Associate Justice of the Supreme Court of Justice of the Nation
- Incumbent
- Assumed office 1 September 2025
- Preceded by: Seat established

Personal details
- Born: Hugo Aguilar Ortiz 1 April 1973 (age 53) Villa Guadalupe Victoria, San Miguel El Grande, Oaxaca, Mexico
- Education: Benito Juárez Autonomous University of Oaxaca (LLB)

= Hugo Aguilar Ortiz =

President of the Supreme Court of Justice of the Nation of Mexico since 2025

Hugo Aguilar Ortiz (born 1 April 1973) is a Mexican lawyer of Mixtec heritage. A native of the state of Oaxaca, he is the President of the Supreme Court of Justice of the Nation after the 2025 Mexican judicial elections of 1 June 2025.

==Professional career==
Hugo Aguilar Ortiz was born in Villa Guadalupe Victoria, in the Oaxacan municipality of San Miguel El Grande, in 1973. He holds a law degree from the Benito Juárez Autonomous University of Oaxaca (UABJO).

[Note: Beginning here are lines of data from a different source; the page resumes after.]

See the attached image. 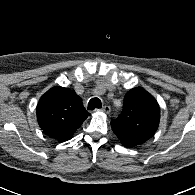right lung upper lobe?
Segmentation results:
<instances>
[{
  "instance_id": "1",
  "label": "right lung upper lobe",
  "mask_w": 195,
  "mask_h": 195,
  "mask_svg": "<svg viewBox=\"0 0 195 195\" xmlns=\"http://www.w3.org/2000/svg\"><path fill=\"white\" fill-rule=\"evenodd\" d=\"M88 116L82 99L75 91L60 86L47 91L37 105L40 127L49 137L58 141L71 139Z\"/></svg>"
}]
</instances>
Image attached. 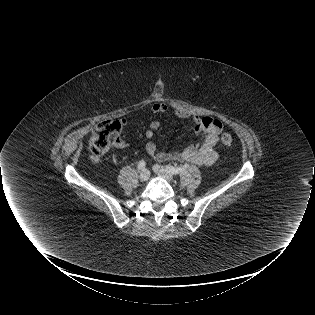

In 1996, he was a member of the advisory panel that assisted the Zapatista Army of National Liberation (EZLN) in drafting a series of constitutional amendments on indigenous rights. In 2007–2008, he served as a consultant with the Mexico office of the Office of the United Nations High Commissioner for Human Rights (OHCHR) on issues related to Indigenous peoples' lands, territories, and natural resources. He has worked as the coordinator for indigenous rights at the National Institute of Indigenous Peoples (INPI) since 2018.

Aguilar Ortiz was nominated by the federal executive to contend in the judicial elections held on 1 June 2025. He received the highest number of votes cast among the 64 candidates competing for seats on the Supreme Court of Justice of the Nation (SCJN) and became the Supreme Court's next president (chief justice), replacing Norma Piña Hernández.

Hugo Aguilar has faced the rejection of indigenous peoples who point him out for bureaucratizing and legitimizing adverse possession or squatting, imposing the Fourth Transformation regime's megaprojects and silencing victims of harassment.